Never more than a minute away from the next joke, Julian deadpans that the one disappointing aspect of his 50th birthday was that he was not accorded loads of TV retrospectives. “I was expecting all sorts of TV tributes like Bruce Forsyth or Stephen Fry, but I got nothing,” he says with a mock pout. “I suppose I’m not a National Treasure. I’m a National Trinket.”

Chilling out in his dressing room before his Lord Of The Mince show, dressed casually in a green T-shirt and tattered jeans before he dons his fabulous stage outfit, Julian could pass for a decade and a half younger.

He is also a rare example of a comedian who is as amusing and charismatic off stage as on it.

“As I get older, I’m more and more fearless,” he explains. “I now have this feeling of being able to do all these different things. I’m so relaxed about life, I feel I can do what I like. I’m really enjoying that sense of liberation. I realise that it’s not worth getting upset about the things that used to bother me. I used to have panic attacks and get anxious about things, but I don’t anymore. It’s about acquiring a sense of peace and learning to live in the moment.”

And having made a huge splash as a contestant on BBC1’s Strictly Come Dancing reecently, Julian has ruthlessly used it as material for Lord of the Mince, coming to the New Theatre in George Street, Oxford, next month. “Strictly is ripe for comedy. Everyone takes it seriously, and you have to stand there while the judges say rude things about you – it’s crying out for someone to send it up.”

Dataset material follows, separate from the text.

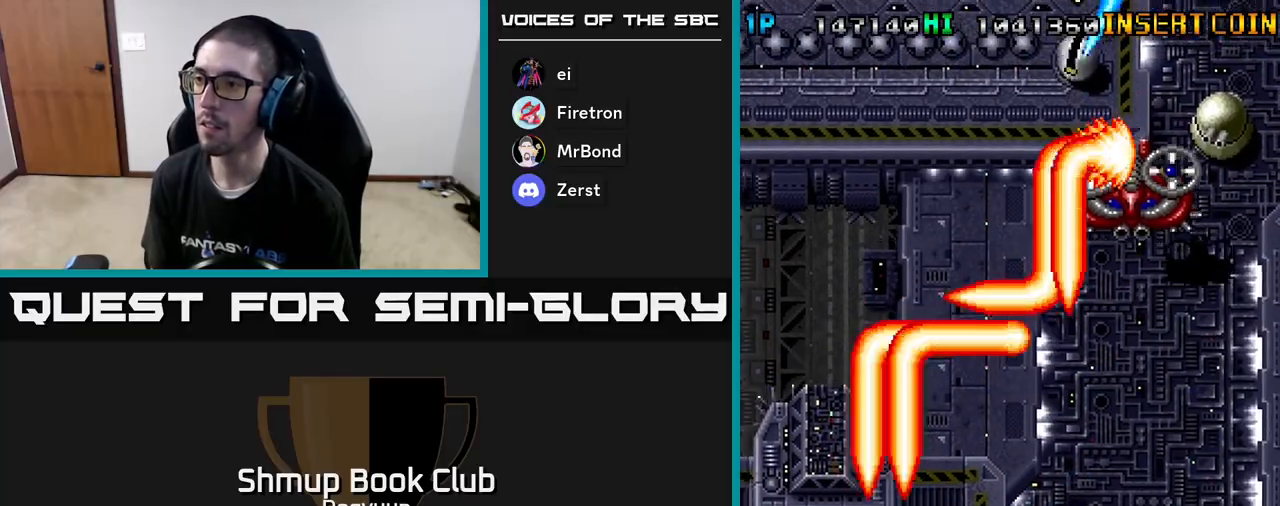
{"buttons": ["DPAD_UP", "DPAD_RIGHT"], "events": [[67, "A", "up"], [83, "DPAD_DOWN", "up"], [100, "A", "down"], [300, "A", "up"], [317, "DPAD_UP", "down"], [333, "A", "down"], [483, "A", "up"]]}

He also went on the Strictly arena tour, another occasion that proved a rich source of material. “It was thrilling,” recalls Julian, “I’m never going to play an arena again and get laughs out of 10,000 people. Also, I’d never been in such close proximity to a whole gang of heterosexuals before. It was fascinating. Everything’s a competition for them, from arm-wrestling to burping and breaking wind. That was quite an insight.”

He also admits that Strictly Come Dancing has had an enormous impact on his profile. “It’s given my career a great boost – it’s been a real shot in the arm. I couldn’t have foreseen the reaction, but it introduced me to a whole new audience and brought out my fearlessness.”

So what else can Julian tell us about his new show, and what about the title? “Well, I have done for mincing what Michael Flatley has done for dancing. And this show is about going back to basics. It’s how I started in comedy. I get very playful on stage, which makes it great fun. It’s a very silly show – I’ve always liked the lighter, more trivial side of life. There is no hidden message, no attempt to change the world.

“I still get the odd sharp intake of breath, especially from blue rinse ladies in pearls who’ve come along to see ‘that nice boy from Strictly Come Dancing’! But I don’t feel the need to shock now – people are much more accepting and less fearful these days. Besides, the rapport is still there,” declares Julian proudly.

No doubts then? “At first, I thought: ‘Do I want to tour at my age? Will anyone turn up? Am I past it?’ But as soon as I got the show on the road, all those doubts evaporated,” he says.

“I have nothing left to prove. Now I just want to entertain and make people laugh. I think that’s what I was put on Earth for!”